I am also happy to see Team17 still has it. Worms will always be close to my heart.
posted by john at 3:57 AM on April 12, 2023 [1 favorite]


I would second the point about time, but it takes a few hours to get there. By which point you will have lost some of your sense of day or night in the game and, as my partner noted after I wondered why I had a slight sanity issue in the daytime, “that’s because you haven’t slept since the horrors you encountered last night”. Which is completely valid and firmly hammers home both the game’s atmospheric success, as well as how easily we become corrupted by are surroundings. This is an excellent game.
posted by Callisto Prime at 6:28 AM on April 12, 2023 [1 favorite]


Yes, I stayed up past my bedtime playing this! I'd say that the Switch controls are a little clunky in that "I feel like this was designed for mouse and keyboard first" kind of way, but I got used to it pretty quickly. I'm a huge scaredy-cat so I've been mostly sleeping at night while I get my boat better, but I'm loving the game overall so far.
posted by rivenwanderer at 10:34 AM on April 12, 2023 [1 favorite]

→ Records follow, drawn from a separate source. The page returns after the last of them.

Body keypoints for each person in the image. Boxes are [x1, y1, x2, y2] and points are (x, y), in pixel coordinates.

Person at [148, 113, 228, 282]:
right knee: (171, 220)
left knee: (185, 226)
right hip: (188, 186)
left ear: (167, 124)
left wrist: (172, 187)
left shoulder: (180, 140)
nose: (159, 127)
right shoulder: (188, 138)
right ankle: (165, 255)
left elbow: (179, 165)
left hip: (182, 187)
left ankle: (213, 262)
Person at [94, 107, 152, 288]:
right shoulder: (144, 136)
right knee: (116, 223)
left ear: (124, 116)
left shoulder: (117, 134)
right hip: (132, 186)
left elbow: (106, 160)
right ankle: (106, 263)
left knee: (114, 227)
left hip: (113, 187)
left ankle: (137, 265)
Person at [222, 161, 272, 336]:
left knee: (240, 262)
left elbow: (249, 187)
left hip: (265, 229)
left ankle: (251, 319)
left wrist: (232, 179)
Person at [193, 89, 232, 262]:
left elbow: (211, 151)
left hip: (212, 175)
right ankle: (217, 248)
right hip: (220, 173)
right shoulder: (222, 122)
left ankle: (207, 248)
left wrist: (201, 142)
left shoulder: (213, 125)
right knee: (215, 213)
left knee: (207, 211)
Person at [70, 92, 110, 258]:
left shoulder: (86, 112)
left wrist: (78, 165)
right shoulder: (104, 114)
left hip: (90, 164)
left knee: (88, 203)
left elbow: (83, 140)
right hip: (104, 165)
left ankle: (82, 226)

I should revisit the Sunless series; I got stuck in a loop where I could never build up resources of any kind, so I was forever stuck with the same set of options. I assume there's a way out of that, but I never found it.
posted by ChrisR at 1:42 PM on April 12, 2023


ChrisR - it's offtopic, but I found the answer in Sunless Sea was, significantly, "grind", certainly to begin with, but at a certain point there are ways to make quite a bit of money quite quickly in Sunless Sea. Happy to share some of my strategies if you do pick Sea back up, although to avoid a further derail it might be best to memail.
posted by running order squabble fest at 6:13 PM on April 12, 2023


I'd say that the Switch controls are a little clunk

Agreed. It's not a deal-breaker but its more of an adjustment that you get used to and wish was a bit better.

I too have mostly been focusing on day time trips to upgrade equipment. But a handful of night time excursions do still happen and they're thrilling in short bursts!!